━━━━━ Data section
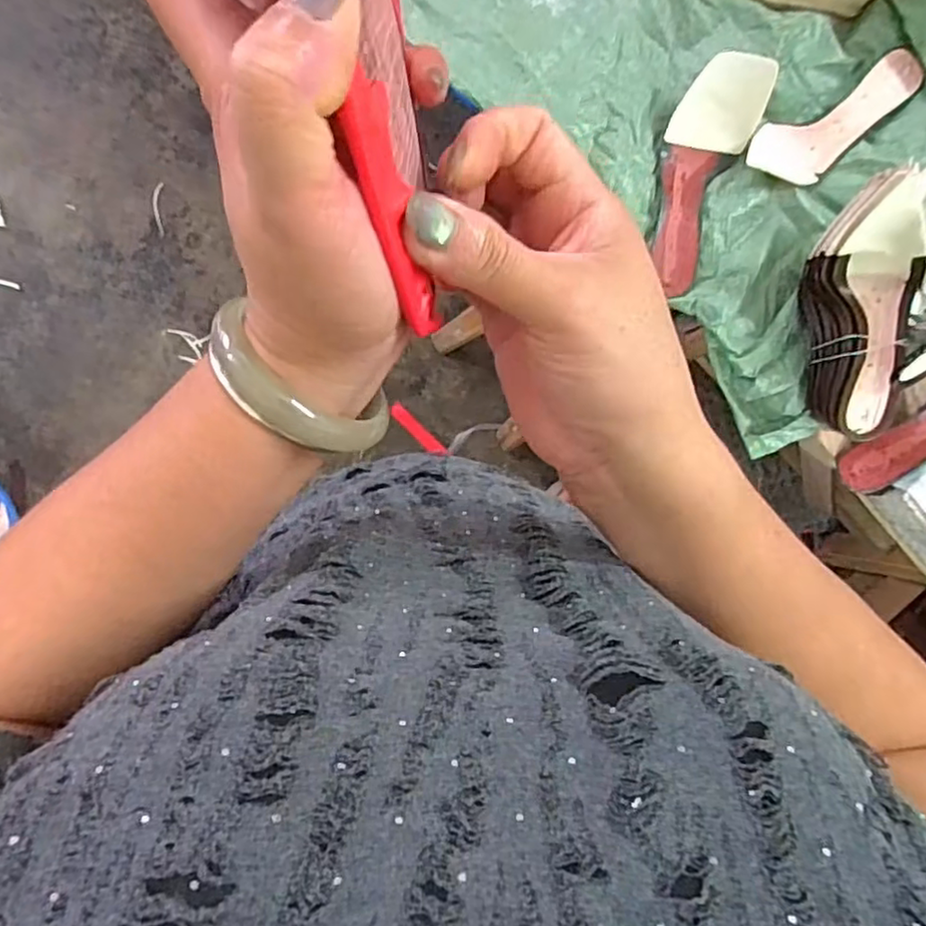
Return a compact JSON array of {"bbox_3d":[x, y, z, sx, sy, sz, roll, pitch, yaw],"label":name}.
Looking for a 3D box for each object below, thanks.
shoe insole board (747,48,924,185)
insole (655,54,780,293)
━━━━━━━━━━
> **Your objective**
After removing the pictures, restate the whole listing above word for word.

> **Solution to this task**
Return a compact JSON array of {"bbox_3d":[x, y, z, sx, sy, sz, roll, pitch, yaw],"label":name}.
Looking for a 3D box for each object below, thanks.
shoe insole board (747,48,924,185)
insole (655,54,780,293)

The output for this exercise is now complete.